[Opening Supplied data section]
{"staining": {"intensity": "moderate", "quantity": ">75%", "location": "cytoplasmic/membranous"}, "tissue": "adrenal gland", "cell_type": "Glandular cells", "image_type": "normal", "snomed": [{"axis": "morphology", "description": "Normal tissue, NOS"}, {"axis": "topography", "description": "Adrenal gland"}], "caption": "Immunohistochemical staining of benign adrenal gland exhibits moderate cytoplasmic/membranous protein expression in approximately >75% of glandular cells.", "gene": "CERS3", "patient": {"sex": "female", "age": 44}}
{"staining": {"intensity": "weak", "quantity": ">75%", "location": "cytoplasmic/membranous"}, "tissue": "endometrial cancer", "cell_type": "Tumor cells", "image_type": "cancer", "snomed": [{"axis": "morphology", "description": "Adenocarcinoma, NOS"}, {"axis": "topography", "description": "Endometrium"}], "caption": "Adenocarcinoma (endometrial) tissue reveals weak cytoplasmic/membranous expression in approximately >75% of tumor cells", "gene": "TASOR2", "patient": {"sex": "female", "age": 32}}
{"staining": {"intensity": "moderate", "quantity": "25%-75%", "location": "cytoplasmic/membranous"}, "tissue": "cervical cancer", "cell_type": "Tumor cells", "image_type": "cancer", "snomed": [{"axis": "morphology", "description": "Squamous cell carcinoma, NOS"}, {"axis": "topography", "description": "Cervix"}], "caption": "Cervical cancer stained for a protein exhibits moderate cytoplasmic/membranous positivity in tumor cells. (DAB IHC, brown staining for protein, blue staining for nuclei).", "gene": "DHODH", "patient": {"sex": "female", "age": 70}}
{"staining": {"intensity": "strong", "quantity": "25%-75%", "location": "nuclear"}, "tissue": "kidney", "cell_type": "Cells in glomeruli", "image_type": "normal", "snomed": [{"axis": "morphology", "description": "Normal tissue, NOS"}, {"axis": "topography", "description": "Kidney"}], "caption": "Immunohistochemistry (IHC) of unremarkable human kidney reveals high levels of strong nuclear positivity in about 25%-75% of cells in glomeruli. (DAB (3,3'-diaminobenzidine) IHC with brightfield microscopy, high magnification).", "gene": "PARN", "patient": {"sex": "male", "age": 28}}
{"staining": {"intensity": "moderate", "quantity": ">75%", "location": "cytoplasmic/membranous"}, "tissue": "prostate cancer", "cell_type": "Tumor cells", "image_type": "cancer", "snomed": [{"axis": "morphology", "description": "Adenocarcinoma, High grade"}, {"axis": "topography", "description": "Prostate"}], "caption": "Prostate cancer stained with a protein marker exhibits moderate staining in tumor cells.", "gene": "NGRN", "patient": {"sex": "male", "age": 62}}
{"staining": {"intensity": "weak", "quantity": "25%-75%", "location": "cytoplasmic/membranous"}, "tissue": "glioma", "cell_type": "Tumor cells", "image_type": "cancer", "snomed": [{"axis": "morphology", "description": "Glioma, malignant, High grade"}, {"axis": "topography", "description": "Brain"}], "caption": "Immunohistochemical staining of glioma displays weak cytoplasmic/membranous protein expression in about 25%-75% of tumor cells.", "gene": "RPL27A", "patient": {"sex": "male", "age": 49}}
[Closing Supplied data section]
### Required work
The required output is the entries from their opening line through the line holding "(endometrial) tissue reveals", repeated exactly, with both end lines kept.

### Completed exercise
{"staining": {"intensity": "moderate", "quantity": ">75%", "location": "cytoplasmic/membranous"}, "tissue": "adrenal gland", "cell_type": "Glandular cells", "image_type": "normal", "snomed": [{"axis": "morphology", "description": "Normal tissue, NOS"}, {"axis": "topography", "description": "Adrenal gland"}], "caption": "Immunohistochemical staining of benign adrenal gland exhibits moderate cytoplasmic/membranous protein expression in approximately >75% of glandular cells.", "gene": "CERS3", "patient": {"sex": "female", "age": 44}}
{"staining": {"intensity": "weak", "quantity": ">75%", "location": "cytoplasmic/membranous"}, "tissue": "endometrial cancer", "cell_type": "Tumor cells", "image_type": "cancer", "snomed": [{"axis": "morphology", "description": "Adenocarcinoma, NOS"}, {"axis": "topography", "description": "Endometrium"}], "caption": "Adenocarcinoma (endometrial) tissue reveals weak cytoplasmic/membranous expression in approximately >75% of tumor cells", "gene": "TASOR2", "patient": {"sex": "female", "age": 32}}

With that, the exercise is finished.